#### Selected text

Saturday, April 21, 2012

A Little Night Ghost Story

We have a camera in the TV room at work, with a closed-circuit monitor at the nurses’ station. I like to call it a spycam, though we’re not exactly “spying”—we just want to make sure no one is

A. Engaging in illegal coitus, or

B. Engaging in anything else they shouldn’t be doing.

Though the monitor has a record button, it has never, to my knowledge, ever recorded anything. There’s no tape, for one thing. So that’s a dead giveaway.

We keep the TV room open till 11 or so at night. The door locks automatically when it closes. The only time we lock it up early is if certain people insist on engaging in either A or B (see above). Frankly, we nurses get tired of breaking that stuff up.

So imagine my surprise when patients start coming to desk, asking why the TV room's locked. The first time I figure someone closed by accident. The second time I have to unlock it, I figure some smart*** is playing games.

########
#### Records supplied

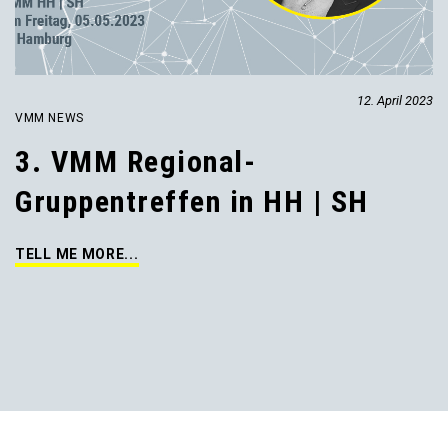
12. April 2023
VMM NEWS
3. VMM Regional-
Gruppentreffen in HH | SH
TELL ME MORE...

########

• _Task objective_: Extend the ghost story about the locked TV room, picking up after its last sentence. The records are separate material and have no connection to the ghost story text.

• _Exercise response_:
The third time I have to schelp down the hall to open the room it occurs to me: We're always watching that TV room on the monitor. We also make rounds every 15 minutes. Whoever's shutting that door most certainly would've been spotted by now.

Note: The door cannot close by itself. There's an automatic latch when the door is opened.

Still, I continue to toy with the idea that a certain someone finds it brilliantly entertaining to force the lazy-do-nothing-sit-behind-the-desk-all-night nurses (HIS opinion, of course, which is in no way grounded in reality) to jump up to unlock the door every hour on the hour.

Then, shortly before 11p.m. I glance at the monitor. There's a patient sitting alone in the TV room, staring intently at the TV. Bummer that the TV's going off in a few minutes…

M, arriving for night shift, does go down to turn off the TV and shut the door. But a short while later, when I look at the monitor again, the same patient is STILL THERE, sitting in the same chair and still watching TV. The TV screen, I notice, doesn't seem to be moving.

“Who is that, back in the TV room?” I ask. “I thought M locked it up.”

Several of us huddle around the monitor. On closer inspection, we see it's a female patient—slight build, African-American, wearing a light-colored shirt with short sleeves. This description, however, does NOT match any of the patients we currently have on the unit. And with only two female patients--one a very large black lady, the other a smaller white lady--it's not like we can’t keep track of them.

“I know I shut that door!” M insists.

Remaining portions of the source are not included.